* _Work required_: Which lines of the data below hold "contractive"? Copy each of them.

* _Data for processing_:
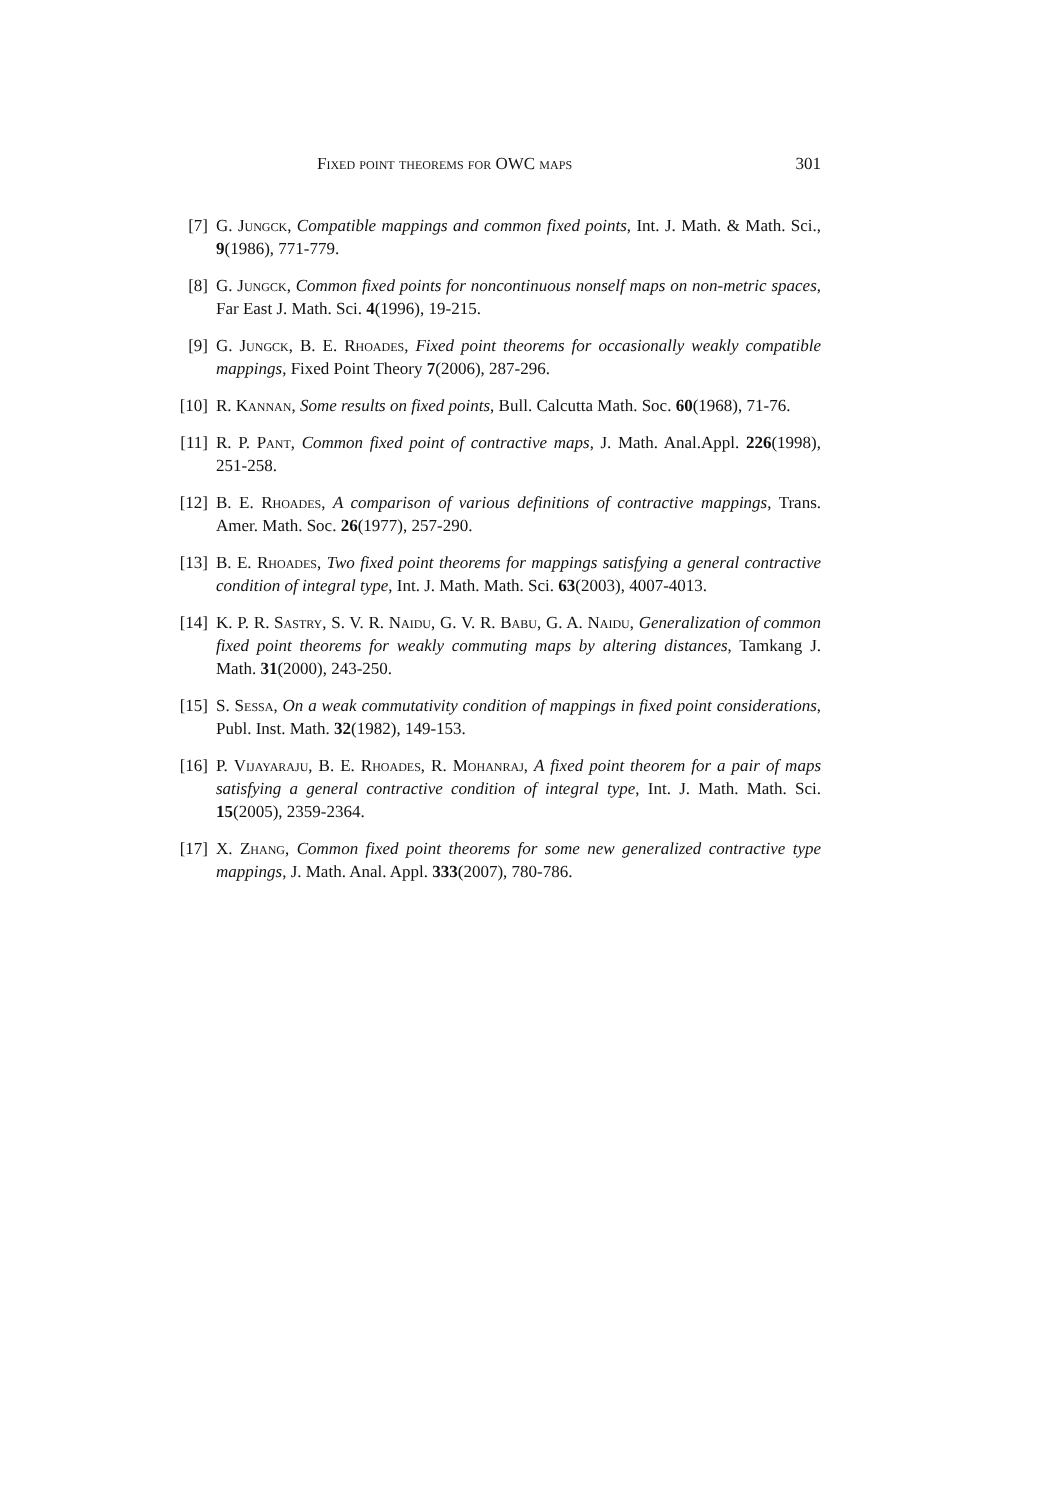Fixed point theorems for OWC maps 301
[7] G. Jungck, Compatible mappings and common fixed points, Int. J. Math. & Math. Sci., 9(1986), 771-779.
[8] G. Jungck, Common fixed points for noncontinuous nonself maps on non-metric spaces, Far East J. Math. Sci. 4(1996), 19-215.
[9] G. Jungck, B. E. Rhoades, Fixed point theorems for occasionally weakly compatible mappings, Fixed Point Theory 7(2006), 287-296.
[10] R. Kannan, Some results on fixed points, Bull. Calcutta Math. Soc. 60(1968), 71-76.
[11] R. P. Pant, Common fixed point of contractive maps, J. Math. Anal.Appl. 226(1998), 251-258.
[12] B. E. Rhoades, A comparison of various definitions of contractive mappings, Trans. Amer. Math. Soc. 26(1977), 257-290.
[13] B. E. Rhoades, Two fixed point theorems for mappings satisfying a general contractive condition of integral type, Int. J. Math. Math. Sci. 63(2003), 4007-4013.
[14] K. P. R. Sastry, S. V. R. Naidu, G. V. R. Babu, G. A. Naidu, Generalization of common fixed point theorems for weakly commuting maps by altering distances, Tamkang J. Math. 31(2000), 243-250.
[15] S. Sessa, On a weak commutativity condition of mappings in fixed point considerations, Publ. Inst. Math. 32(1982), 149-153.
[16] P. Vijayaraju, B. E. Rhoades, R. Mohanraj, A fixed point theorem for a pair of maps satisfying a general contractive condition of integral type, Int. J. Math. Math. Sci. 15(2005), 2359-2364.
[17] X. Zhang, Common fixed point theorems for some new generalized contractive type mappings, J. Math. Anal. Appl. 333(2007), 780-786.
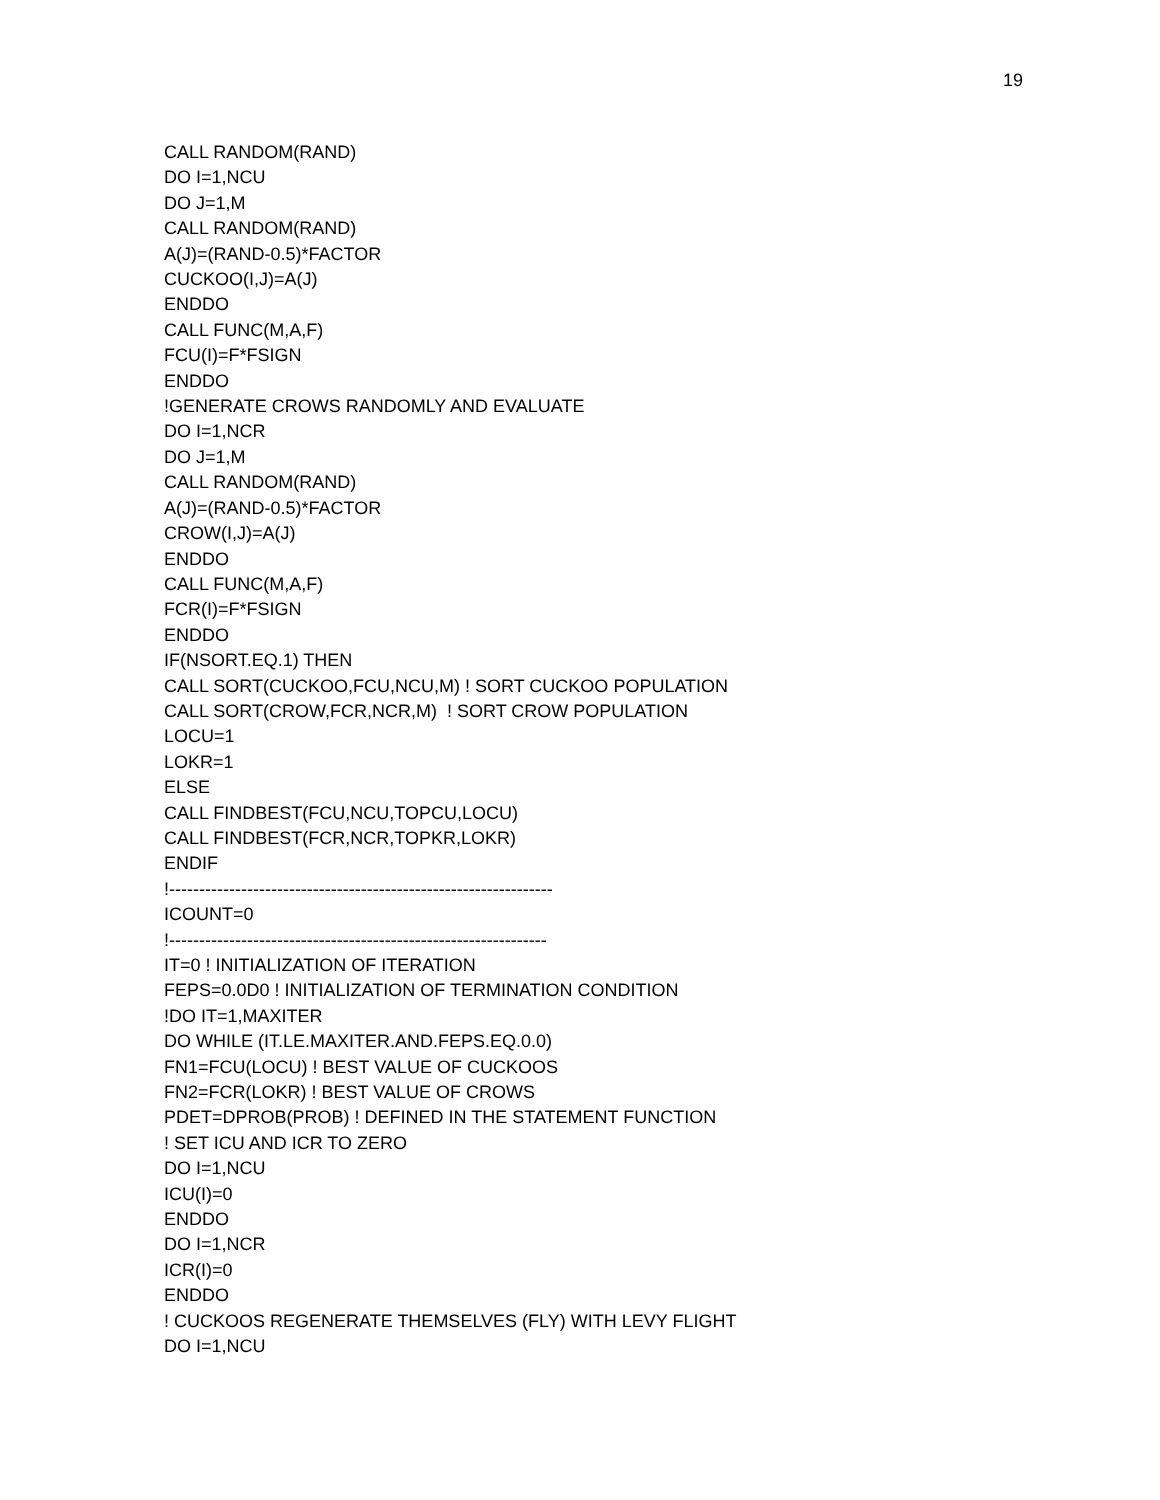19
CALL RANDOM(RAND) DO I=1,NCU DO J=1,M CALL RANDOM(RAND) A(J)=(RAND-0.5)*FACTOR CUCKOO(I,J)=A(J) ENDDO CALL FUNC(M,A,F) FCU(I)=F*FSIGN ENDDO !GENERATE CROWS RANDOMLY AND EVALUATE DO I=1,NCR DO J=1,M CALL RANDOM(RAND) A(J)=(RAND-0.5)*FACTOR CROW(I,J)=A(J) ENDDO CALL FUNC(M,A,F) FCR(I)=F*FSIGN ENDDO IF(NSORT.EQ.1) THEN CALL SORT(CUCKOO,FCU,NCU,M) ! SORT CUCKOO POPULATION CALL SORT(CROW,FCR,NCR,M) ! SORT CROW POPULATION LOCU=1 LOKR=1 ELSE CALL FINDBEST(FCU,NCU,TOPCU,LOCU) CALL FINDBEST(FCR,NCR,TOPKR,LOKR) ENDIF !---------------------------------------------------------------- ICOUNT=0 !--------------------------------------------------------------- IT=0 ! INITIALIZATION OF ITERATION FEPS=0.0D0 ! INITIALIZATION OF TERMINATION CONDITION !DO IT=1,MAXITER DO WHILE (IT.LE.MAXITER.AND.FEPS.EQ.0.0) FN1=FCU(LOCU) ! BEST VALUE OF CUCKOOS FN2=FCR(LOKR) ! BEST VALUE OF CROWS PDET=DPROB(PROB) ! DEFINED IN THE STATEMENT FUNCTION ! SET ICU AND ICR TO ZERO DO I=1,NCU ICU(I)=0 ENDDO DO I=1,NCR ICR(I)=0 ENDDO ! CUCKOOS REGENERATE THEMSELVES (FLY) WITH LEVY FLIGHT DO I=1,NCU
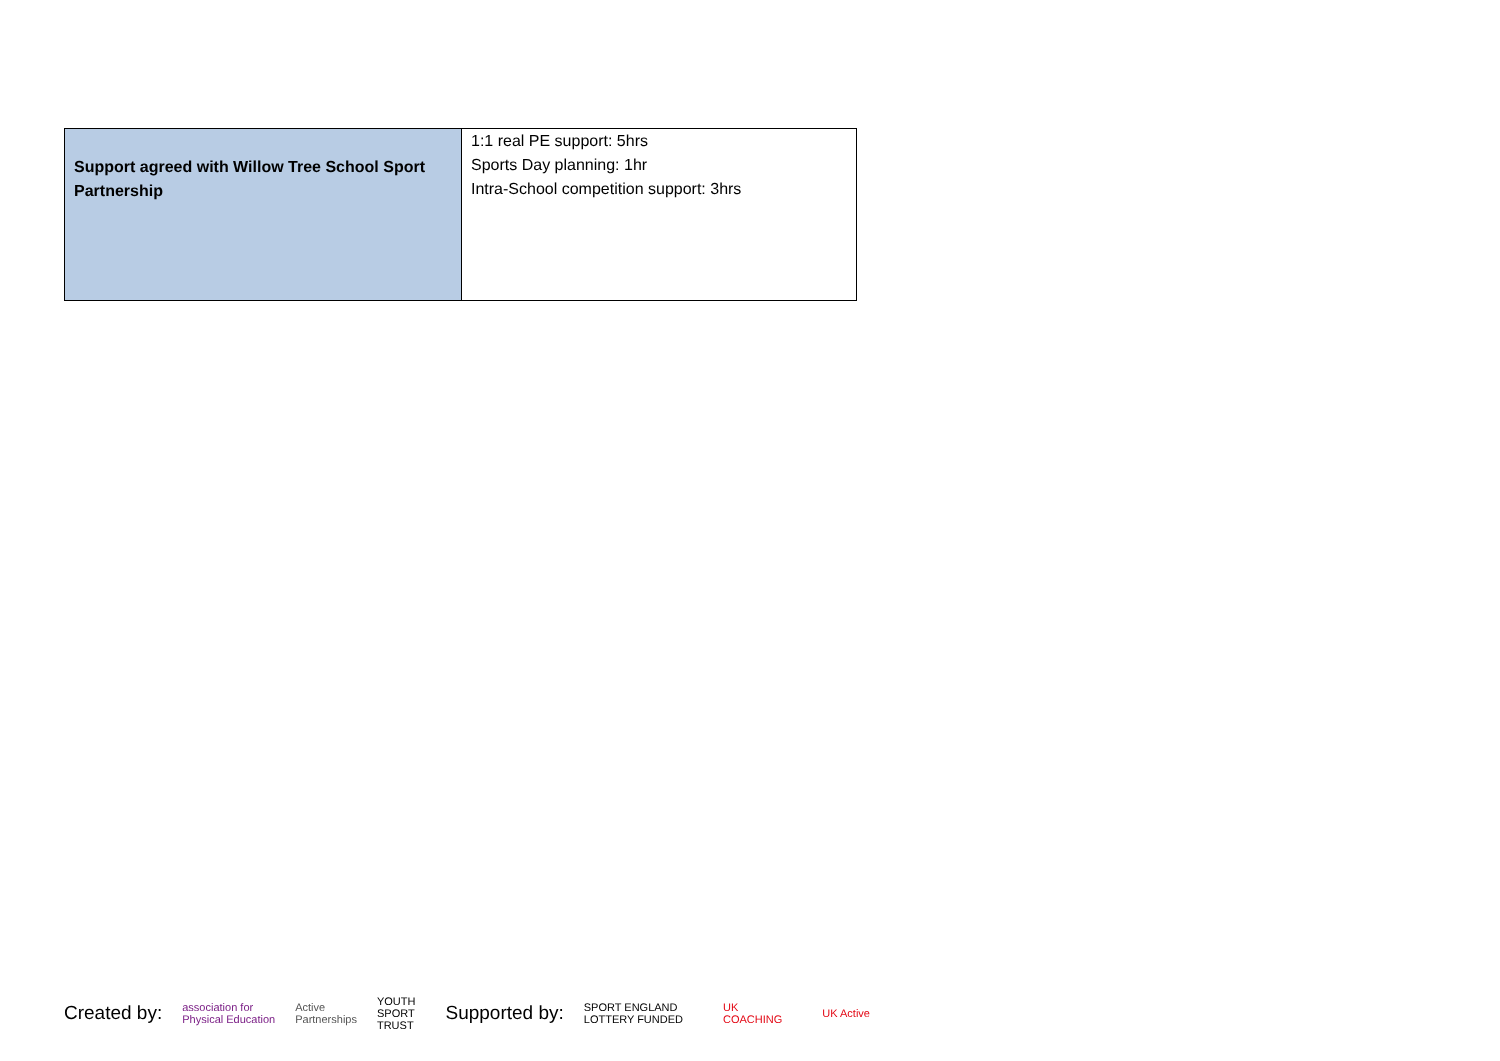| Support agreed with Willow Tree School Sport Partnership | 1:1 real PE support: 5hrs Sports Day planning: 1hr Intra-School competition support: 3hrs |
Created by: association for
Physical Education Active
Partnerships YOUTH
SPORT
TRUST Supported by: SPORT ENGLAND
LOTTERY FUNDED UK
COACHING UK Active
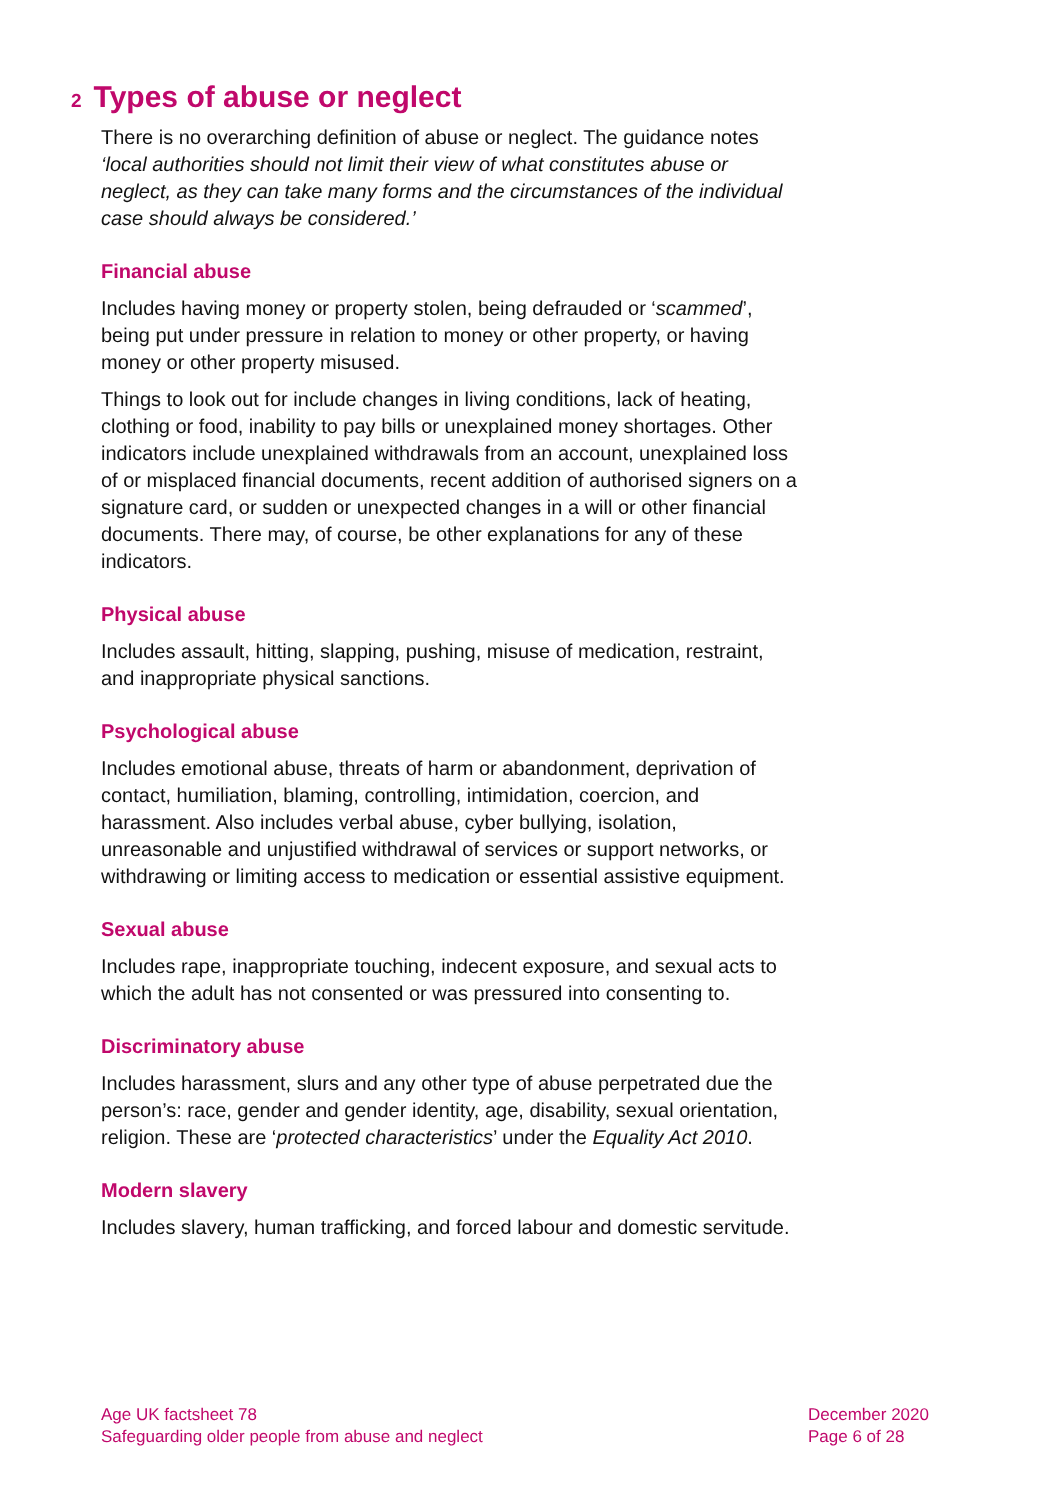2 Types of abuse or neglect
There is no overarching definition of abuse or neglect. The guidance notes ‘local authorities should not limit their view of what constitutes abuse or neglect, as they can take many forms and the circumstances of the individual case should always be considered.’
Financial abuse
Includes having money or property stolen, being defrauded or ‘scammed’, being put under pressure in relation to money or other property, or having money or other property misused.
Things to look out for include changes in living conditions, lack of heating, clothing or food, inability to pay bills or unexplained money shortages. Other indicators include unexplained withdrawals from an account, unexplained loss of or misplaced financial documents, recent addition of authorised signers on a signature card, or sudden or unexpected changes in a will or other financial documents. There may, of course, be other explanations for any of these indicators.
Physical abuse
Includes assault, hitting, slapping, pushing, misuse of medication, restraint, and inappropriate physical sanctions.
Psychological abuse
Includes emotional abuse, threats of harm or abandonment, deprivation of contact, humiliation, blaming, controlling, intimidation, coercion, and harassment. Also includes verbal abuse, cyber bullying, isolation, unreasonable and unjustified withdrawal of services or support networks, or withdrawing or limiting access to medication or essential assistive equipment.
Sexual abuse
Includes rape, inappropriate touching, indecent exposure, and sexual acts to which the adult has not consented or was pressured into consenting to.
Discriminatory abuse
Includes harassment, slurs and any other type of abuse perpetrated due the person’s: race, gender and gender identity, age, disability, sexual orientation, religion. These are ‘protected characteristics’ under the Equality Act 2010.
Modern slavery
Includes slavery, human trafficking, and forced labour and domestic servitude.
Age UK factsheet 78
Safeguarding older people from abuse and neglect
December 2020
Page 6 of 28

* _Result for this task_:
[11] R. P. Pant, Common fixed point of contractive maps, J. Math. Anal.Appl. 226(1998), 251-258.
[12] B. E. Rhoades, A comparison of various definitions of contractive mappings, Trans. Amer. Math. Soc. 26(1977), 257-290.
[13] B. E. Rhoades, Two fixed point theorems for mappings satisfying a general contractive condition of integral type, Int. J. Math. Math. Sci. 63(2003), 4007-4013.
[16] P. Vijayaraju, B. E. Rhoades, R. Mohanraj, A fixed point theorem for a pair of maps satisfying a general contractive condition of integral type, Int. J. Math. Math. Sci. 15(2005), 2359-2364.
[17] X. Zhang, Common fixed point theorems for some new generalized contractive type mappings, J. Math. Anal. Appl. 333(2007), 780-786.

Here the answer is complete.